:: Excerpted data ::
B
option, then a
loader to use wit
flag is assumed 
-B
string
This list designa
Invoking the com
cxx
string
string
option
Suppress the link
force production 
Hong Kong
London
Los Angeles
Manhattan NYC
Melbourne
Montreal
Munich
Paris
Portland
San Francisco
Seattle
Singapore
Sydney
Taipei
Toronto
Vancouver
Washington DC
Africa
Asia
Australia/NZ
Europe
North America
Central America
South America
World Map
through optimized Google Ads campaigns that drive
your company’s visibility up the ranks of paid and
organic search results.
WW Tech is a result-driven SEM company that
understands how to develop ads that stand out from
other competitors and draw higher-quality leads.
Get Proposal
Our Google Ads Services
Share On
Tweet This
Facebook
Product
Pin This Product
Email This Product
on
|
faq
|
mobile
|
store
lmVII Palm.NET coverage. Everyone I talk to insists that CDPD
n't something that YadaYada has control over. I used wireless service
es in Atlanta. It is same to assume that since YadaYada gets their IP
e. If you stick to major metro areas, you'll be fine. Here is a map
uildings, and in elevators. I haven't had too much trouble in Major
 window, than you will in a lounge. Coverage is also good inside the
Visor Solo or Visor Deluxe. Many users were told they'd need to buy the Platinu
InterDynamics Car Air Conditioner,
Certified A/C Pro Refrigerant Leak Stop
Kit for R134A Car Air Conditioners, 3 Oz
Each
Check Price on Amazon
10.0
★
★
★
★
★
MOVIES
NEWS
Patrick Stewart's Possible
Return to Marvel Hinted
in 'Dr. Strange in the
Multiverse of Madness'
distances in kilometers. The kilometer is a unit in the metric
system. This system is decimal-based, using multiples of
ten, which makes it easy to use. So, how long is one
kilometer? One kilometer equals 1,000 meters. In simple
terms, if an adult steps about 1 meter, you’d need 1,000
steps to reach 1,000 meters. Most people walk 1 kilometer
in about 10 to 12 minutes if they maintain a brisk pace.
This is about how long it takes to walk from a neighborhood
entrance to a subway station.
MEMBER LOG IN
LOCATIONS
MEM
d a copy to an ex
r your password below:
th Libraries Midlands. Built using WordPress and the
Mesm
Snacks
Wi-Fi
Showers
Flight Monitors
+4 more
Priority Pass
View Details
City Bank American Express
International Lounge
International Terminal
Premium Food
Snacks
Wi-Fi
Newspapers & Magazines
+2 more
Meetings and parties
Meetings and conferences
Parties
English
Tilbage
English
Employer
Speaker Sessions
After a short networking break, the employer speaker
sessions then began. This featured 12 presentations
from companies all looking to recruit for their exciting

:: Request ::
Write out the material above exactly, please, from its first line up to and including the line where "your company’s visibility" appears, and stop there.

:: Response below ::
B
option, then a
loader to use wit
flag is assumed 
-B
string
This list designa
Invoking the com
cxx
string
string
option
Suppress the link
force production 
Hong Kong
London
Los Angeles
Manhattan NYC
Melbourne
Montreal
Munich
Paris
Portland
San Francisco
Seattle
Singapore
Sydney
Taipei
Toronto
Vancouver
Washington DC
Africa
Asia
Australia/NZ
Europe
North America
Central America
South America
World Map
through optimized Google Ads campaigns that drive
your company’s visibility up the ranks of paid and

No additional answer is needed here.